Excerpt:
[The Romance of the Colorado River by Frederick S. Dellenbaugh]@TWC D-Link bookThe Romance of the Colorado River CHAPTER VI 19/33
Could we pause here and observe the caravans bound toward the sunset, we could hardly find anywhere a more interesting study.
There were the Californian emigrant, and the Mormon with his wives and their push-carts, there were the trapper and the trader, and there were the bands of natives sometimes friendly, sometimes hovering about a caravan like a pack of hungry wolves.
There is now barely an echo of this hard period, and that echo smothered by the rush of the express train as it dashes in an hour or two so heedlessly across the stretches that occupied the forgotten emigrant days or weeks.

Dataset:

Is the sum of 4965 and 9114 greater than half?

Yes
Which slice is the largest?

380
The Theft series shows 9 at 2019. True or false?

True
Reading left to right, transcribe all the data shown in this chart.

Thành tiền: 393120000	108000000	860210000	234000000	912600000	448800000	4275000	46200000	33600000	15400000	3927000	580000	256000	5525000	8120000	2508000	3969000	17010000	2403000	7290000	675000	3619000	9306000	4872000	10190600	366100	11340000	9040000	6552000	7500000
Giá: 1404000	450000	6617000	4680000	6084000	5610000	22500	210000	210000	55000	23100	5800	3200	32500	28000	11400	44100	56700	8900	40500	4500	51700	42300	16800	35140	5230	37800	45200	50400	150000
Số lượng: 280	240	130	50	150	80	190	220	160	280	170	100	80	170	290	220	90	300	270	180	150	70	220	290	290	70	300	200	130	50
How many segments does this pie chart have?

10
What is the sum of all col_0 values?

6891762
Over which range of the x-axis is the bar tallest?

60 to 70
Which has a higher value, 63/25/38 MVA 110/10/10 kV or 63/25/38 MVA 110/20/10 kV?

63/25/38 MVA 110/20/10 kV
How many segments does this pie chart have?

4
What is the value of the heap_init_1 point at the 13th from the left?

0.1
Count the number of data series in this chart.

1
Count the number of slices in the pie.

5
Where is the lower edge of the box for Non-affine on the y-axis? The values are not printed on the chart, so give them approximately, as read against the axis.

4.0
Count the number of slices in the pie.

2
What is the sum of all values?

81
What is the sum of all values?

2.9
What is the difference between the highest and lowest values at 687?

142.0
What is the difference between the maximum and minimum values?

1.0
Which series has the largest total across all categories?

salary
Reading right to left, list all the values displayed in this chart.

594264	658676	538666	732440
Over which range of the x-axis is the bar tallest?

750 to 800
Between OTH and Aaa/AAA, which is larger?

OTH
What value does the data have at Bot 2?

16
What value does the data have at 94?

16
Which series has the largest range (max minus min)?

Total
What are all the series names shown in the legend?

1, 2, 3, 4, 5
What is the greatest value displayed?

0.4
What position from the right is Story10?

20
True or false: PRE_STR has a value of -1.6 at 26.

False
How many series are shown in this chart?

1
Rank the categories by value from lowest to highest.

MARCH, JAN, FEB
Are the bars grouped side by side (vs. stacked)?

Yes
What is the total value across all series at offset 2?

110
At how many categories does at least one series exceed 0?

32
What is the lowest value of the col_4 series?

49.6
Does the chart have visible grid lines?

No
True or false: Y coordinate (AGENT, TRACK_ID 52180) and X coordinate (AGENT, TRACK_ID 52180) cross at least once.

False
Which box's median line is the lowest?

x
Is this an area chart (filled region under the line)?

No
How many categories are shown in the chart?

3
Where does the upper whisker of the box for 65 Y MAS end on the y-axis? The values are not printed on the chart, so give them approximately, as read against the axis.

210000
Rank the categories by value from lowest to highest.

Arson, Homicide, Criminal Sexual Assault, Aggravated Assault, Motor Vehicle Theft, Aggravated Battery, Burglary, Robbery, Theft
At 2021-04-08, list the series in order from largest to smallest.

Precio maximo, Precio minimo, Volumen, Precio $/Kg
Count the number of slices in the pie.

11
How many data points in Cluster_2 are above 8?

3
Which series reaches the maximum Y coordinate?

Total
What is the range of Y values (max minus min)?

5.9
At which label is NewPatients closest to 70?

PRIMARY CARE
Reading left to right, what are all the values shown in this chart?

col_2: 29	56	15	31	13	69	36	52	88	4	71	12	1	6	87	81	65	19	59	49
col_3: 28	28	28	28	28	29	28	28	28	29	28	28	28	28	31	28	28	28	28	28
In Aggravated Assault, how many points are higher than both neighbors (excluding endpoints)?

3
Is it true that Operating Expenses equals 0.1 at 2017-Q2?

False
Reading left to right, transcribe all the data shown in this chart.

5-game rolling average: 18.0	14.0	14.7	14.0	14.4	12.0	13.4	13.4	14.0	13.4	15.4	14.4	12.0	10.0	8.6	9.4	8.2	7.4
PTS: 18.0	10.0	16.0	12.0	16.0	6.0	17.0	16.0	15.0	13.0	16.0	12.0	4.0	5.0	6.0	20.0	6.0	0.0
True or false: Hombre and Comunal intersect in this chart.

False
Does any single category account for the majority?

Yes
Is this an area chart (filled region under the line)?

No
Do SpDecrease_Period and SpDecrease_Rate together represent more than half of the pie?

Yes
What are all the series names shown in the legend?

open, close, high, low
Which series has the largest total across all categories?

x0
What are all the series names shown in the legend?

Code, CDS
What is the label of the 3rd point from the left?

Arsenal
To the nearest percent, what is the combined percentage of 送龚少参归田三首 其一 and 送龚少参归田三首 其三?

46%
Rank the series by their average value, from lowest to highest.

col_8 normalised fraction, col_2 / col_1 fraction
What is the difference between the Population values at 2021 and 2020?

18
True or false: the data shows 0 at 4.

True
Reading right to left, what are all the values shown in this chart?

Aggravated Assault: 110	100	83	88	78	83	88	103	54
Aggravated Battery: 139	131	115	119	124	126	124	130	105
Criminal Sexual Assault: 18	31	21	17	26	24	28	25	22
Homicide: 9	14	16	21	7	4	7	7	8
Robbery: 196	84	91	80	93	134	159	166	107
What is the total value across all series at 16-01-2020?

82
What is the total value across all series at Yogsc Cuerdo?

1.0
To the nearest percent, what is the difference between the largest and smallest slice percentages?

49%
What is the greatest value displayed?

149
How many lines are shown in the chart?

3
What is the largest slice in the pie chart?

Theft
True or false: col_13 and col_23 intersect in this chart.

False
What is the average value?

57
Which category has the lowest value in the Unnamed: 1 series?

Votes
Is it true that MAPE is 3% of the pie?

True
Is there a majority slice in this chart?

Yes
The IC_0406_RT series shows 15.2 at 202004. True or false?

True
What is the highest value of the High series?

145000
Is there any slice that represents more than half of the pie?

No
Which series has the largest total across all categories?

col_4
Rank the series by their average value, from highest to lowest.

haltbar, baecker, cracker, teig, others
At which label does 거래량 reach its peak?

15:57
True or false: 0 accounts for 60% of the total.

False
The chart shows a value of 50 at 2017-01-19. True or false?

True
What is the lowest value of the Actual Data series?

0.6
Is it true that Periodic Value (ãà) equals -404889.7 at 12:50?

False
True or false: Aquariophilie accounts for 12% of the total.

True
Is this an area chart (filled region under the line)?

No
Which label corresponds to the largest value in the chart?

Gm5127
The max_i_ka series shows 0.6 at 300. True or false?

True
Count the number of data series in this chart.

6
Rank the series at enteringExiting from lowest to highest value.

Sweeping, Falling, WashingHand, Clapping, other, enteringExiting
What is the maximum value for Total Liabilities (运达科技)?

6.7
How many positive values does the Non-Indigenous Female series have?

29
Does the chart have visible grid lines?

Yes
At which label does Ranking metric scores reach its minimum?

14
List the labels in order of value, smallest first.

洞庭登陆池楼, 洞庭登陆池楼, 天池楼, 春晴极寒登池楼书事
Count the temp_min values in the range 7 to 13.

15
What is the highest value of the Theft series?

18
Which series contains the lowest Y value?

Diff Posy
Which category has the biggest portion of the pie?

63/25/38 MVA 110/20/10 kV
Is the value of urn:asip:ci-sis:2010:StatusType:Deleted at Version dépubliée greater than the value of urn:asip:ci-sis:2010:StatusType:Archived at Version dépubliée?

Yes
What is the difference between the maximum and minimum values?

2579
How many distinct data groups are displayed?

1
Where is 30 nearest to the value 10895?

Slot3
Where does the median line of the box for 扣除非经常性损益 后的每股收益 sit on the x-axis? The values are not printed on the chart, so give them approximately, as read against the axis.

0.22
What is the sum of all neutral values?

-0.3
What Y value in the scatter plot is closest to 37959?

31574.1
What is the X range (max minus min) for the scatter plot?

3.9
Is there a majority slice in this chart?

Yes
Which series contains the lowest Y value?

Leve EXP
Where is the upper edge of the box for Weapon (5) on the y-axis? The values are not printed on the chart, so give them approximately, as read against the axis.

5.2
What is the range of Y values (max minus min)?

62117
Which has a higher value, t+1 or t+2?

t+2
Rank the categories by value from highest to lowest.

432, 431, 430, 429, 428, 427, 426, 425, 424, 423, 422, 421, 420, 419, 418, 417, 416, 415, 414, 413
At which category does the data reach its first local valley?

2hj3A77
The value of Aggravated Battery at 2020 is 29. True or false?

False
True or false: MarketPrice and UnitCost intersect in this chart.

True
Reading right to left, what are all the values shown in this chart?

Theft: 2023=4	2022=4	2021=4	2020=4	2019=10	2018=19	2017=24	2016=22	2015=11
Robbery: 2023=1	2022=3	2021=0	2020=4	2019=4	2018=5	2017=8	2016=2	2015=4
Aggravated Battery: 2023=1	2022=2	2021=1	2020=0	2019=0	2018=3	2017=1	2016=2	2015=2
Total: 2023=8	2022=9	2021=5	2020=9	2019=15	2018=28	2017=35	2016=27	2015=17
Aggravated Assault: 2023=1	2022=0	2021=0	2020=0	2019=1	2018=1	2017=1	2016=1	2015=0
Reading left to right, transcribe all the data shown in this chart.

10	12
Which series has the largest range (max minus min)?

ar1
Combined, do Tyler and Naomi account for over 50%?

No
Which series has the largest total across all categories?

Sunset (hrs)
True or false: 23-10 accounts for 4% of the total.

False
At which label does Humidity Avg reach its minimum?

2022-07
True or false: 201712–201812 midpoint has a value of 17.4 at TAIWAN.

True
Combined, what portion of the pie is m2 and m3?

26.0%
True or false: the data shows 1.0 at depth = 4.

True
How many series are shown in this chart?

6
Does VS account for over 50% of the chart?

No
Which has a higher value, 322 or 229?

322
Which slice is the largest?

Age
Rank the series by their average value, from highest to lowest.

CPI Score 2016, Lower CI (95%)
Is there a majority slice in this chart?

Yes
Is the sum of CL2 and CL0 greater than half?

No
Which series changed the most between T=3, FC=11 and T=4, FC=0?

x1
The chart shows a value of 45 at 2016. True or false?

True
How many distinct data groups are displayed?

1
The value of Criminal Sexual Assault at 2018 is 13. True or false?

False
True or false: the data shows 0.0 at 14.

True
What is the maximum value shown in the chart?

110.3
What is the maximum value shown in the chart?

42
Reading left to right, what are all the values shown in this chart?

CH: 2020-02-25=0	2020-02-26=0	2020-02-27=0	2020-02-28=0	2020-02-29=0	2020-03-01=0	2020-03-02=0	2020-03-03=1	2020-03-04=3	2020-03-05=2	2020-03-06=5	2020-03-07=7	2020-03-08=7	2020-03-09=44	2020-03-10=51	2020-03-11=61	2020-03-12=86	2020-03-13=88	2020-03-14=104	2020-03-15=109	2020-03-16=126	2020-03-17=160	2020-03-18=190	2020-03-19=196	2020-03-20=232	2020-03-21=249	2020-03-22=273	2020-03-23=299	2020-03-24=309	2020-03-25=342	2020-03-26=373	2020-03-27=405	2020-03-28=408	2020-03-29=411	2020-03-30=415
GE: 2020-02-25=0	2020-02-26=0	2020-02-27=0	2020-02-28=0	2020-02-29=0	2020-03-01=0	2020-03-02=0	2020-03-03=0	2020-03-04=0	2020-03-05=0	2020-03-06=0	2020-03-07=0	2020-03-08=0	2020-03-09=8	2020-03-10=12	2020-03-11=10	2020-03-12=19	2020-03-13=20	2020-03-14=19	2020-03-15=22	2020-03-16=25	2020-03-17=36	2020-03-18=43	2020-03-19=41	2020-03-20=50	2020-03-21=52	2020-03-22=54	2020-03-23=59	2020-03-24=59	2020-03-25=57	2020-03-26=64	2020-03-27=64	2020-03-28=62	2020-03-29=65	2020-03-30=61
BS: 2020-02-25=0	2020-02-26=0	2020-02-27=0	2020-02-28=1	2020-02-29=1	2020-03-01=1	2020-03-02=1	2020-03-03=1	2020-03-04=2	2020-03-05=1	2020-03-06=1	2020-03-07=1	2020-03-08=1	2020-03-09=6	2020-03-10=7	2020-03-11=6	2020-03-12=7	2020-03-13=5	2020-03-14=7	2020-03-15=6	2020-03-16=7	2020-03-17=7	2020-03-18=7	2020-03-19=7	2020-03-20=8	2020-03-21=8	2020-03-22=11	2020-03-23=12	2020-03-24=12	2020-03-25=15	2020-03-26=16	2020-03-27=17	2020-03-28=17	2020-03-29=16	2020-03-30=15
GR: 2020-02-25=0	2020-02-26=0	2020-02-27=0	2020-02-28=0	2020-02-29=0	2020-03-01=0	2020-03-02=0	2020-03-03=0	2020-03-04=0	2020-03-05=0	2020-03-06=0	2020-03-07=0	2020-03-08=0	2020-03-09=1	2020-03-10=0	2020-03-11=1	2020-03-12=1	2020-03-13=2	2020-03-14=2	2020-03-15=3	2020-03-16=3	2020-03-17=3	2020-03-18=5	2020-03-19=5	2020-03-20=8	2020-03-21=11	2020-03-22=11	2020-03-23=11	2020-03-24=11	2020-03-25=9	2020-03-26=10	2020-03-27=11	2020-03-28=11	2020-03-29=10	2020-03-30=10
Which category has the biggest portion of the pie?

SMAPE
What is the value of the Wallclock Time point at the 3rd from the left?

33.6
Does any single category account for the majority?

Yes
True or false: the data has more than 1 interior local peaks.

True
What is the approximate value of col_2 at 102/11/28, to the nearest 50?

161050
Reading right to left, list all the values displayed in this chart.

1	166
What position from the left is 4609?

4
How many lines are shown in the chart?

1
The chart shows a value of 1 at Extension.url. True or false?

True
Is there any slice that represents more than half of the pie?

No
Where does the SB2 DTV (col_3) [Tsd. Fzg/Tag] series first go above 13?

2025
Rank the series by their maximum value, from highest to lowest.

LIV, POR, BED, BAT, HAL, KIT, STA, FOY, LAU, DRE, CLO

Task instructions:
(1) In the Colorado River passage, what did the Mormon travel with?
(2) Repeat the Colorado River passage between "[The Romance of" and "of hungry wolves.", inclusive.
(3) Write the next part of the Colorado River passage, starting after its last sentence.

Answers below:
(1) His wives and their push-carts.

(2)
[The Romance of the Colorado River by Frederick S. Dellenbaugh]@TWC D-Link bookThe Romance of the Colorado River CHAPTER VI 19/33
Could we pause here and observe the caravans bound toward the sunset, we could hardly find anywhere a more interesting study.
There were the Californian emigrant, and the Mormon with his wives and their push-carts, there were the trapper and the trader, and there were the bands of natives sometimes friendly, sometimes hovering about a caravan like a pack of hungry wolves.

(3)
In the search for a route for the railway much exploration was accomplished, and these expeditions, together with those in connection with the Mexican boundary survey, added greatly to the accumulating knowledge of the desolation enveloping the Colorado and its branches. The treaty of 1848 made the Gila the southern boundary, but the Gadsden Purchase placed it farther south, as now marked.
A number of expeditions concerned in this and railway surveys traversed Arizona in the early fifties under Whipple, Sitgreaves, Emory, and others, and the country began to be scientifically known outside of the canyons and their surroundings.